**TEXTO MOSTRADO**
Este fenómeno no es ajeno al liberalismo de la globalización, con el que la progresía mantiene una alianza objetiva, esto es que no ha surgido tanto de la voluntad como de la coincidencia de intereses. A pesar de diferencias en otros aspectos, comparten intereses en desviar la atención de la cuestión histórica de la desigualdad económica y la injusticia social, desviándolo hacia cuestiones de género y diversidad sexual. Esto se refleja en el hecho de que el Ministerio de Igualdad no tiene competencias económicas. El resultado beneficia a los intereses de la globalización al apartar el foco de la desigualdad económica.
Antonio Muñoz Molina, en un artículo reciente publicado el uno de octubre en El País, evoca con nostalgia las huelgas de la industria automotriz en Estados Unidos, porque le recuerda cuando los trabajadores luchaban por mejores condiciones salariales y sociales. Sin embargo, este tipo de reivindicaciones sindicales ha casi desaparecido en España, en gran parte debido a las políticas implementadas por gobiernos socialistas y la transformación de los sindicatos en entidades dependientes del Estado, pero sobre todo porque la cuestión está fuera del foco de la agenda pública y mediática. Importa lo homosexual, lo trans, el porcentaje de políticas o de mujeres en cargos de representación.

**LO QUE HARÁS**
1) Enumera todos los nombres propios que aparecen en el texto sobre la desigualdad económica.
2) Copia sin cambios todo lo que va desde "Antonio Muñoz Molina, en" hasta "cargos de representación." en el texto sobre la desigualdad económica.
No hace falta consultar los ítems.

**DATOS EN BRUTO**
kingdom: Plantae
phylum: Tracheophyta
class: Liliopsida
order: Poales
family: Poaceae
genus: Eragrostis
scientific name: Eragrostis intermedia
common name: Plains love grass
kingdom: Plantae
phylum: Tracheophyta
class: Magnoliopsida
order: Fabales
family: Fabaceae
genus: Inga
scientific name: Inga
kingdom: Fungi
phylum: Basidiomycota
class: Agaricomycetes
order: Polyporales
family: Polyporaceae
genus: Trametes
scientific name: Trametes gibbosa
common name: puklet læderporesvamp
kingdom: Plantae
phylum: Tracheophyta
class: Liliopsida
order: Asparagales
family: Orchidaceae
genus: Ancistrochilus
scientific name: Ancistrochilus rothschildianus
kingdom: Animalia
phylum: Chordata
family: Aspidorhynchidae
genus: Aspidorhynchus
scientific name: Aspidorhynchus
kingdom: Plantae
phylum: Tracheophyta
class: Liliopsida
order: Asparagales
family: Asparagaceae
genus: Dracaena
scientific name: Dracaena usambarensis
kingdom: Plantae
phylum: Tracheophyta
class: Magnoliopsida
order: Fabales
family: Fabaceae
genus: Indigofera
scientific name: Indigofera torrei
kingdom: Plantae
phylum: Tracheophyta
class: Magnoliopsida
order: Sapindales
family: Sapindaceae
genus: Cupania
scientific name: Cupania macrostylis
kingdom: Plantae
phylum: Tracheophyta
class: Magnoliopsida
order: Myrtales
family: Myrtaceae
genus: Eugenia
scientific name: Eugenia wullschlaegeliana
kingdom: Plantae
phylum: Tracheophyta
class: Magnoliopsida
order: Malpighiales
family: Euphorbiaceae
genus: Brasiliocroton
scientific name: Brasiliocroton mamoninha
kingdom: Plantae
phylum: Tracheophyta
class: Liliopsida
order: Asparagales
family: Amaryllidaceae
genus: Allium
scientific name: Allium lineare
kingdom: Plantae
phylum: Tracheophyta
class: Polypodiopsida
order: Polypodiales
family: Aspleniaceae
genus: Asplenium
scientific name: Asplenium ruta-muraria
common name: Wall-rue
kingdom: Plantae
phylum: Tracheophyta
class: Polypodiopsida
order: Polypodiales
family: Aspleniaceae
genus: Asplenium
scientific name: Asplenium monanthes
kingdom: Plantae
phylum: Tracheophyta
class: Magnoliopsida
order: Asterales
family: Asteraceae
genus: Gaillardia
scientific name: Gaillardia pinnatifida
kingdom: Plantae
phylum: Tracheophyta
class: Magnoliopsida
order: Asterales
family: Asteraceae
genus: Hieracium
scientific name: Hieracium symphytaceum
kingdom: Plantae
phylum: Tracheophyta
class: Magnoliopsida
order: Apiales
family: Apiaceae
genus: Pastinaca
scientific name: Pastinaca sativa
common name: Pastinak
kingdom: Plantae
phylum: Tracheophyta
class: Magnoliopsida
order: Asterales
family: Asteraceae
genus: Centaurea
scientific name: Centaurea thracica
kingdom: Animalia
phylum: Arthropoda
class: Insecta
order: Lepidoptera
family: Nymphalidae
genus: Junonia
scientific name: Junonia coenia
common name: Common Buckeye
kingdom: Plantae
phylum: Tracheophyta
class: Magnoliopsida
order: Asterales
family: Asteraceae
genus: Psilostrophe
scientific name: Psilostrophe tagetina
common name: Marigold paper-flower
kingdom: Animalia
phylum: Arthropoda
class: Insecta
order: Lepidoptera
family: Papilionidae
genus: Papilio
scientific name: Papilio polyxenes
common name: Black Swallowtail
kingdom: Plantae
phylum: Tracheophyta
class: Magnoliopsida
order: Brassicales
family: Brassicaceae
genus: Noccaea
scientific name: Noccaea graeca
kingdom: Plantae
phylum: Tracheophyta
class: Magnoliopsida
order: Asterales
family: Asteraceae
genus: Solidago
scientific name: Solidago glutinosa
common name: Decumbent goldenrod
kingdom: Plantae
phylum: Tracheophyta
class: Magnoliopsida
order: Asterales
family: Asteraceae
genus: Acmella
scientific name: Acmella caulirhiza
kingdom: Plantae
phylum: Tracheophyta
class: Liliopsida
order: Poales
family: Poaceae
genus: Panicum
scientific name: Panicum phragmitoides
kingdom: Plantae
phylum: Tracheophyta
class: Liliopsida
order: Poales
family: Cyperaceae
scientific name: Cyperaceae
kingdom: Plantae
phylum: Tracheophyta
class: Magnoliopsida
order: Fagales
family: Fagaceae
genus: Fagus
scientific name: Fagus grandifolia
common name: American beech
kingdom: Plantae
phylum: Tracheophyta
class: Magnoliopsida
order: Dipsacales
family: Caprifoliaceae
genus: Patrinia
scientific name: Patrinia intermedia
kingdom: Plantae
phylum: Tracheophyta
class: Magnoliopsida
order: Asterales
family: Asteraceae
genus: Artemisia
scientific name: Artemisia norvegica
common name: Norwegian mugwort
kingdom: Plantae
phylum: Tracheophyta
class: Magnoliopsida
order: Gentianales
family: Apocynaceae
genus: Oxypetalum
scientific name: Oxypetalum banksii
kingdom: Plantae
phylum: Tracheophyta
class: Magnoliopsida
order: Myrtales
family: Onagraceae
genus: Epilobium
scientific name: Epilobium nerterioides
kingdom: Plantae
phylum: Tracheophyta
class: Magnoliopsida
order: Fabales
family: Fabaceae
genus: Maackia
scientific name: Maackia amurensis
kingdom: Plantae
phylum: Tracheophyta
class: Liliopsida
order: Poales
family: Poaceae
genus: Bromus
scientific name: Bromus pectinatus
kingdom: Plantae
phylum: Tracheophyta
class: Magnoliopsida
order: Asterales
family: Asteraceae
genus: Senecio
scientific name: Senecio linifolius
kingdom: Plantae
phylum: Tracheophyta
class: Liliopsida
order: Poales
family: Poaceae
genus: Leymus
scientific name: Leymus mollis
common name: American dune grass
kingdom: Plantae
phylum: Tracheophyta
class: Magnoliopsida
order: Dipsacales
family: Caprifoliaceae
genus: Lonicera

**SOLUCIONES DEL EJERCICIO**
1) Ministerio de Igualdad, Antonio Muñoz Molina, El País, Estados Unidos, España

2)
Antonio Muñoz Molina, en un artículo reciente publicado el uno de octubre en El País, evoca con nostalgia las huelgas de la industria automotriz en Estados Unidos, porque le recuerda cuando los trabajadores luchaban por mejores condiciones salariales y sociales. Sin embargo, este tipo de reivindicaciones sindicales ha casi desaparecido en España, en gran parte debido a las políticas implementadas por gobiernos socialistas y la transformación de los sindicatos en entidades dependientes del Estado, pero sobre todo porque la cuestión está fuera del foco de la agenda pública y mediática. Importa lo homosexual, lo trans, el porcentaje de políticas o de mujeres en cargos de representación.